Les nouveaux gels ont réussi jusqu’à 100 fois mieux à réduire le frottement et l’usure que les hydrogels ordinaires. C’est resté le cas même lorsque le groupe les a testés en appliquant différentes vitesses en contact avec différents matériaux, par exemple, le métal ou le verre. Et ils ont découvert que si les gels se desséchaient, ils pouvaient être réhumidifiés sans nuire à leurs capacités de lubrification, une propriété qui pourrait leur donner une longue durée de conservation et qui suggère de nouvelles utilisations innovantes.
 
Déjà sortis du laboratoire, ces hydrogels sont principalement constitués d’eau et de très petites quantités d’autres additifs. Cela les rend sûrs à utiliser en contact avec les tissus mous du corps, ce qui a conduit à leur utilisation généralisée dans les industries biomédicales. Un exemple couramment utilisé est celui des lentilles de contact souples.
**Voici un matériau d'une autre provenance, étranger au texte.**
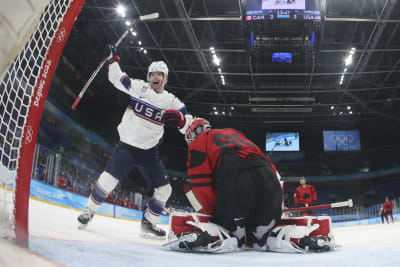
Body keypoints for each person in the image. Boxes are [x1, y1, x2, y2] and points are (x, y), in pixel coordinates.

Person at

Un nouveau gel avec de meilleures propriétés lubrifiantes pourrait avoir des applications dans un proche avenir avec des utilisations telles que l’insertion de stent ou dans l’ingénierie tissulaire.
Cela pourrait également conduire au développement d’articulations artificielles capables de mieux résister à l’usure, de sorte que les articulations de remplacement durent plus longtemps et causent moins de problèmes que celles placées aujourd’hui. Pour faire avancer ces différentes applications, la start-up Liposphere a été créée en 2019 sous licence de Yeda R&D, branche de transfert de technologies de Weizmann. Ses fondatrices sont les Drs. Ronit Goldberg, PDG et Sabrina Jahn, ancienne postdoctorante du Pr Klein.